Having no clue what he meant, I sat in the black taking inventory, my body shaking as the double shot of adrenaline wore off. At least I’m not alone. This old man poses no real threat to me, and he obviously knows his way around this darkness. That could prove helpful. For some reason he has shown goodwill toward me. But I want answers.
His voice pierced the void. “Where are you from?”
“Me, I’m from Brandon,” I replied. At least I know the answer to that question. “But the question is not where I’m from; the question is how did I get here, who are you, and what do you mean by Romans?”
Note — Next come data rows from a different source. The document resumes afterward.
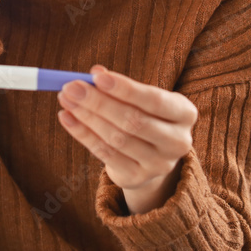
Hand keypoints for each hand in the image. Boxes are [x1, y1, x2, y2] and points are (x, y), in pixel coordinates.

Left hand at [57, 65, 197, 213]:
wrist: (151, 156)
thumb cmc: (145, 115)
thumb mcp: (142, 99)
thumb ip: (120, 86)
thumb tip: (94, 72)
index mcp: (185, 113)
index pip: (154, 99)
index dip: (125, 88)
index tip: (97, 76)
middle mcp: (177, 141)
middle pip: (133, 121)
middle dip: (98, 102)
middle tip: (71, 87)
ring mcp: (159, 164)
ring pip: (116, 138)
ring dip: (86, 117)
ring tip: (66, 99)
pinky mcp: (137, 177)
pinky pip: (105, 154)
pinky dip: (83, 134)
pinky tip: (66, 117)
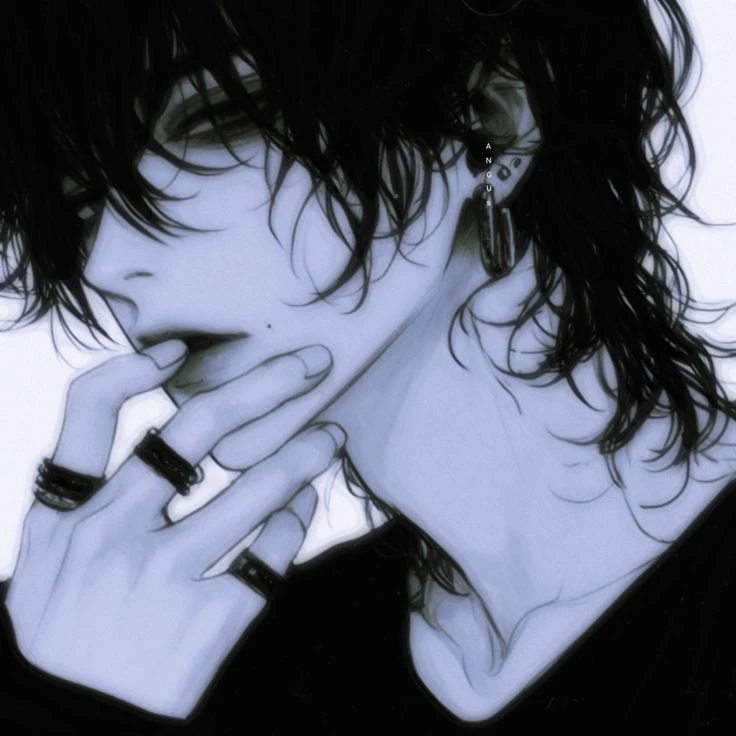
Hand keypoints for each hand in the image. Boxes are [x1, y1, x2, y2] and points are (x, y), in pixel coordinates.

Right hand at [4, 340, 344, 718]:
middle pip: (198, 429)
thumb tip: (172, 426)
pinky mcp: (206, 624)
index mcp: (66, 511)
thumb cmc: (66, 625)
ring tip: (330, 435)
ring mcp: (161, 578)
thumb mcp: (52, 551)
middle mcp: (112, 532)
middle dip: (266, 384)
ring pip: (255, 487)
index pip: (89, 408)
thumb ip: (95, 491)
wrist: (68, 723)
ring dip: (304, 452)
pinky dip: (295, 521)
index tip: (180, 351)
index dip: (133, 366)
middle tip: (312, 364)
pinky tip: (303, 506)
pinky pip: (272, 554)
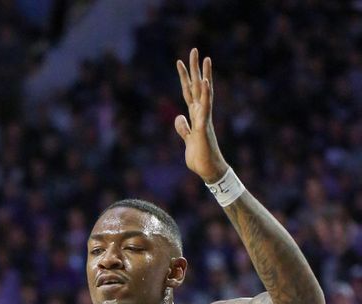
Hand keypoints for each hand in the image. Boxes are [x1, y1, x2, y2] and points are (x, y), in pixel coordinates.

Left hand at [174, 48, 228, 183]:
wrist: (208, 170)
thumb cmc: (199, 156)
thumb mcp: (187, 139)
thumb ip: (183, 128)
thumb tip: (179, 117)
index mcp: (195, 115)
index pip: (188, 92)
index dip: (184, 77)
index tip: (180, 62)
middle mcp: (201, 113)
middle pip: (196, 86)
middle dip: (194, 68)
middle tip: (194, 49)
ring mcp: (204, 118)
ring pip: (204, 93)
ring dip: (204, 75)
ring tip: (205, 58)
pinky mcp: (204, 126)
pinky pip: (205, 107)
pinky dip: (205, 94)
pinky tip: (204, 82)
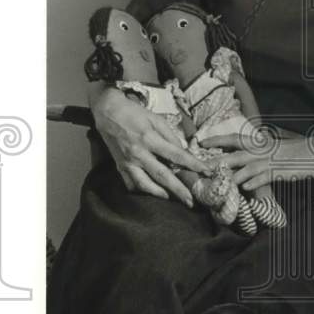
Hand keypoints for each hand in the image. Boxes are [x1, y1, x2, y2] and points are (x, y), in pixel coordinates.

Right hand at [91, 85, 208, 204]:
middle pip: (162, 175)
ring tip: (171, 198)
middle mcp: (138, 153)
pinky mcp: (119, 167)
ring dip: (160, 194)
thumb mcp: (156, 119)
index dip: (193, 164)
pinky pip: (131, 184)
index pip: (176, 155)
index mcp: (150, 139)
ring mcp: (127, 162)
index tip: (206, 172)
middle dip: (178, 190)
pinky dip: (142, 190)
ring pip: (145, 185)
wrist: (107, 112)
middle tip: (190, 201)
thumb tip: (183, 152)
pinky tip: (151, 192)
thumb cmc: (134, 114)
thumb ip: (170, 136)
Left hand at [200, 128, 313, 191]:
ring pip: (247, 166)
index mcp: (263, 143)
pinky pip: (265, 177)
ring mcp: (273, 161)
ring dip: (231, 174)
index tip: (201, 142)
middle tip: (200, 166)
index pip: (235, 139)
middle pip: (235, 154)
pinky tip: (244, 188)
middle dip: (217, 160)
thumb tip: (253, 159)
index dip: (218, 140)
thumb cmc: (302, 150)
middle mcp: (264, 150)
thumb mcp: (280, 148)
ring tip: (217, 181)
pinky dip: (254, 181)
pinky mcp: (282, 171)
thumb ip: (265, 152)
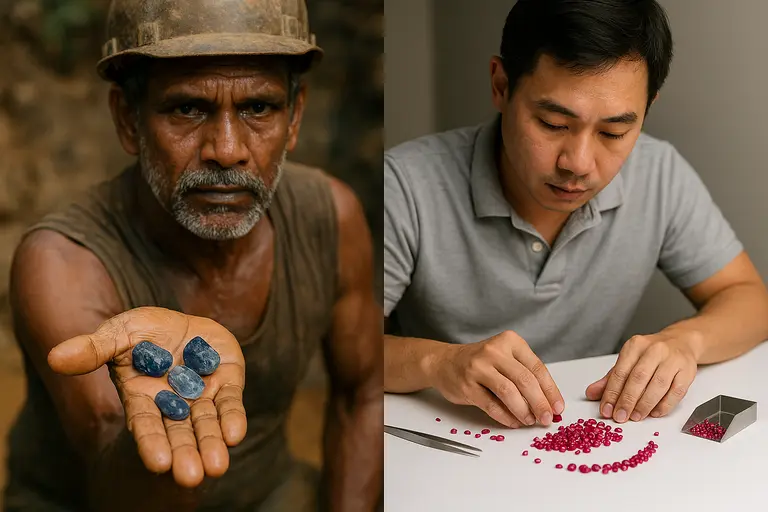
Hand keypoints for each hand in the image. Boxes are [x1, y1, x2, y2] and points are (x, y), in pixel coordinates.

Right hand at [47, 307, 246, 487]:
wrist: (182, 322)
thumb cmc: (143, 332)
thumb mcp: (118, 334)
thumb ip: (93, 348)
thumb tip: (54, 358)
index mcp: (143, 397)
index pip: (146, 424)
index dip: (152, 443)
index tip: (159, 464)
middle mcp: (173, 403)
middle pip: (178, 433)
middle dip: (185, 454)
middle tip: (191, 477)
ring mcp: (201, 395)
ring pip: (206, 424)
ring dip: (211, 444)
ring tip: (217, 467)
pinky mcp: (227, 382)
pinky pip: (230, 403)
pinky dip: (233, 418)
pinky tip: (236, 434)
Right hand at [429, 331, 563, 426]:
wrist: (444, 362)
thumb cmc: (480, 363)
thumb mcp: (504, 358)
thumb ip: (525, 375)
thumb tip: (549, 403)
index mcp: (509, 341)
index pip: (537, 367)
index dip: (551, 390)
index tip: (558, 407)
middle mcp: (494, 351)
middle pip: (525, 380)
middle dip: (540, 403)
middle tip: (547, 419)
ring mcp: (478, 367)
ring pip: (509, 392)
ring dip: (524, 411)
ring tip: (530, 421)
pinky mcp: (467, 385)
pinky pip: (491, 404)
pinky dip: (506, 416)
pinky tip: (514, 422)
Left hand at [585, 333, 697, 422]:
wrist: (680, 342)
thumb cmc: (650, 354)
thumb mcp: (628, 361)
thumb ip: (610, 379)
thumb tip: (591, 393)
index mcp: (635, 346)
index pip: (620, 372)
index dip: (612, 393)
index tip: (606, 410)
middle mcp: (654, 350)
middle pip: (638, 379)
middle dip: (627, 401)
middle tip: (620, 417)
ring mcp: (673, 360)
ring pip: (657, 386)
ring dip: (644, 405)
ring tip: (635, 417)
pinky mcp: (688, 372)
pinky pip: (675, 392)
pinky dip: (664, 405)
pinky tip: (654, 413)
He lit his oil lamp and slowly and confidently rose in front of me. Several shadows bounced off the wall behind him. My first thought was wisdom, as I gazed at him. He was old as dirt and short and slight of build, but I could tell that in his day he had been strong—the lean type. (I had always wanted to be lean, but my Scottish ancestry had other thoughts.) His hands were still strong and larger than I expected, given his height. The old man’s hair was long and white, almost glistening, as was his beard—both in stark contrast to the black of the cave. Crisscrossing his face were deep, ancient lines, each begging to tell its tale in the story of what surely had been an adventurous life. Not a trace of sadness appeared in his face. His eyes—framed by crow’s-feet and eyebrows so bushy they had a life of their own—flickered with untamed intensity. That was the main thing that struck me: his deep brown eyes, vivid with light. They had that seasoned look of long settled knowledge.
Clothed in a robe, he stood erect in the confidence of a vindicated visionary. A belt of well-worn leather, darkened by service, wrapped his waist. At some point in the past, I thought, the robe must have been white. Over his right shoulder hung an old brown satchel, obviously repaired a dozen times in the course of his adventures.
Something about this old man calmed me down. “Thank you,” I said. “I’m shaken to the roots and terribly confused by what is going on here—”
“Aren’t we all?” he interrupted. He rubbed his long beard and smiled. I noticed that he didn’t have all his teeth and that most of those he still possessed had been whittled down through the years. But his smile made me think of a sanctuary. As bizarre as this world seemed, wherever and whatever it was, I felt safe. I was light-years from comfortable, but I was safe. He felt safe.
Still trembling, I managed to fake a laugh. “Sir, I was headed to my door at home when some weird stuff happened with lights and prisms, and I ended up in this cave.”